Before President Joe Biden could finish his “State of the Union” address on Thursday night, former Rep. George Santos made a surprising, yet on-brand announcement: he will run for Congress (again) in 2024, despite the 23 felony charges looming over his head and the fact that he was just expelled from the House of Representatives a few months ago.
“I just witnessed a weak, frail president deliver spin and lies to the American people from inside the chambers,” he said in a tweet announcing his candidacy for New York’s 1st Congressional District. “I have made several personal sacrifices in the name of serving the American people. My promise is that I will never back down because of my love for this country.”
Santos filed his statement of organization with the Federal Election Commission yesterday, making him and Republican incumbent Nick LaLota the only GOP candidates so far running in the district, which represents eastern Long Island. LaLota has received a slew of endorsements in support of his re-election to Congress, including from the Suffolk County Republican Committee.
“To raise the standard in Congress, and to hold a pathological liar who stole an election accountable, I led the charge to expel George Santos,” LaLota said in a statement. “If finishing the job requires beating him in a primary, count me in.”
The U.S. Attorney’s Office in the Eastern District of New York originally filed a 13-count indictment against Santos last May, which included seven counts of wire fraud, three counts of money laundering, one count of theft of public funds and two counts of making materially false statements to the House of Representatives. In October, prosecutors filed a superseding indictment, which added another 10 counts related to wire fraud, identity theft and making materially false statements to the Federal Election Commission.
The federal charges came months after the House Committee on Ethics opened its own investigation into potentially unlawful activity during Santos’ 2022 congressional campaign. The committee later released a report that found Santos did in fact participate in fraudulent conduct. On Dec. 1, 2023, Santos was formally expelled from Congress.
Santos has so far pleaded not guilty to all 23 felony charges. Since the filing of the superseding indictment in October, he and his lawyers – Andrew Leopoldo Mancilla, Robert Mario Fantone Jr. and Joseph Murray – have attended several status conferences where a potential plea deal has been discussed.
“The parties are presently engaged in plea negotiations with the goal of solving this matter without the need for a trial,” prosecutors wrote in a December letter to federal judge Joanna Seybert.
The next status conference is set for Aug. 13, with the trial set to commence about a month later, which provides both sides ample time to strike a plea deal – if one is still on the table.

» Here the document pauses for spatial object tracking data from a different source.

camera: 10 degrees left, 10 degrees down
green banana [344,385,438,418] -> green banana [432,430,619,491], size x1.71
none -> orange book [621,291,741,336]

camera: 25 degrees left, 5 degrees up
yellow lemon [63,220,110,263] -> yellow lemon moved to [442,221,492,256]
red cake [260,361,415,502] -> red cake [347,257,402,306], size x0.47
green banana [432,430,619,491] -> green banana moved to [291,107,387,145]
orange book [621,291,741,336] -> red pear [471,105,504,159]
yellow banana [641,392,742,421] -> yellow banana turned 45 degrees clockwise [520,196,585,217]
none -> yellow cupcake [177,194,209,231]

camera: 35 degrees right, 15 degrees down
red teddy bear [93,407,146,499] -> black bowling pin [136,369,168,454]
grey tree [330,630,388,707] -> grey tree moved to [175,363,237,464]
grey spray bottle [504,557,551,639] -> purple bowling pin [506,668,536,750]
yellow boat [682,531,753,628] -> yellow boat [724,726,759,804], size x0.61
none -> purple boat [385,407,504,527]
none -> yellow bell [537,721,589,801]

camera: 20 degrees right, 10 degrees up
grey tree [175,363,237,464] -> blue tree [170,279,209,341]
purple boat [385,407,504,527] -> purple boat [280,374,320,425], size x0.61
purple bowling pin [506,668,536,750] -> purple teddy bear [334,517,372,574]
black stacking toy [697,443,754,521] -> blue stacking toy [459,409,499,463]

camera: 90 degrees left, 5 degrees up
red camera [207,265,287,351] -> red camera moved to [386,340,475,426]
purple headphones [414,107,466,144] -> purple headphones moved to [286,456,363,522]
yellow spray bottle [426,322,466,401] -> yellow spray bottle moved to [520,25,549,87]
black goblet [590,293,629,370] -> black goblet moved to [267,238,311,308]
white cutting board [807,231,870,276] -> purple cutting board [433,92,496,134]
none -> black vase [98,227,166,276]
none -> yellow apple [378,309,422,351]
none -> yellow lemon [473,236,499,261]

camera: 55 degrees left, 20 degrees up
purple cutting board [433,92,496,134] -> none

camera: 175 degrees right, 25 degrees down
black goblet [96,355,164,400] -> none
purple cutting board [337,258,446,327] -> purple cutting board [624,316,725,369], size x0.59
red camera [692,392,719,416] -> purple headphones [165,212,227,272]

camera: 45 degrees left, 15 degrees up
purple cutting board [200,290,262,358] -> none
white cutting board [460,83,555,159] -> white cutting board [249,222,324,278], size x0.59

A spokesperson for the U.S. Attorney’s Office for the Eastern District of New York declined to comment when asked whether the plea deal being negotiated could include a condition prohibiting Santos from running for federal office again and how his decision to launch a new campaign may impact any potential deal.
“If you say a plea is inevitable and a jail sentence is inevitable – and I think both those things are true – then one might ask, why are you running for Congress?” Paul Shechtman, a former assistant U.S. attorney for the Southern District of New York, told City & State. He said Santos may be postponing a plea until after the June primary to benefit his campaign.
Joe Bonilla, a political consultant and managing partner at Relentless Awareness LLC, said that the pending federal charges against Santos may not matter to some Republican primary voters on Long Island.
Even if he doesn’t win the primary, though, his entry into the race is likely to make it harder for LaLota – who faces a strong Democratic challenger in former CNN anchor John Avlon – to hold onto the seat. “The unfortunate thing for New York Republicans is that it’s an unnecessary primary, where they’re trying to hold on to marginal seats right now,” Bonilla said.